В гостиной нас было трое: я, Курт и Кевин. Ева под каким-то предлогом ушла, оставив меня наедине с этими рыжими оболтусами, и у нас сейчас разворачивалась битва под названием «У кого пульт, тот и главный».

Пульт в данную минуту был у меня зажат под мышкой, и я смотрела на хохочущую с призраком большеголовую Терезу Капуто из телешоу "Медиум с Лонг-Айленда".

– Мелани! – Кевин дергался на диване от нетерпения, трагически ноя и хныча. – Ну, переключи.

– Да что ты имеешь против Терезы Капуто?

– Она убивает клетки моего мозга!

Я гадко хихикаю в ответ.

– Ну, всё, женщина, молись! – Кевин бросается ко мне. Я, взвизгнув, кидаюсь к выходу, снеся ногой миску с чипсами. – Курт, лови ее!

Курт, который все это время, улыбаясь, сносил мои передачи и нытьё Кевина, молнией устремляется ко мне. И начинается потасовка. Схватив за талию, Курт тащит меня обратно. Но я так просто сдаваться не собираюсь, и мое сопротивление быстро отбирает силы старшего. К нему тут же на помощь кидается Кевин. Я, хохоча, крепко сжимаю пульт, пытаюсь спрятать его под майку. Кевин, выкрикивая руководства брату, типа: «Держи крепче», «Она вырывается», «Удерживай за руки», срывая плохо завязанный бинт с моей руки, царапаясь и сильно цепляясь пальцами, пытается вырвать предмет драки. На долю секунды я теряю контроль над вещью, и пластмассовая коробка падает из рук, попадая на ногу Кевина и отлетая с треском к чьим-то ногам, попутно теряя батарейки и крышку.

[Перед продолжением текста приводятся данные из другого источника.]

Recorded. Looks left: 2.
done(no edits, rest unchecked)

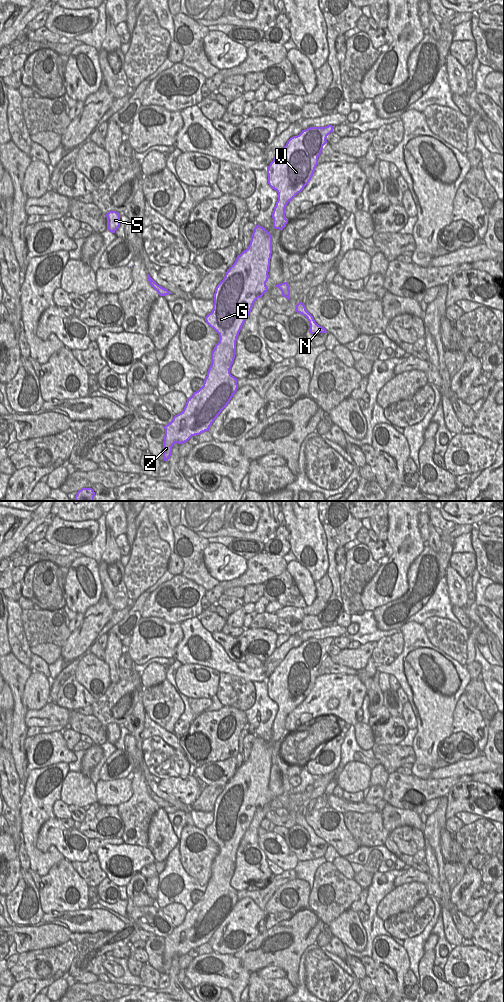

Мы, замерев, следим за траекторией падения, и только когда пульт останавливается у мужских ботинок, мы поднимаем глаза на вошедшего.

Теперь мне понятно выражение «убивать взглядом». Темно-серые глаза, цвета грозовой тучи, смотрят на нас с ненавистью. Нет, даже с ужасом. И мы чувствуем себя преступниками. Я все еще нахожусь в объятиях Курта, когда Рэйнольд стремительно подходит и хватает меня за левую руку, судорожно срывая вязь болтающихся бинтов.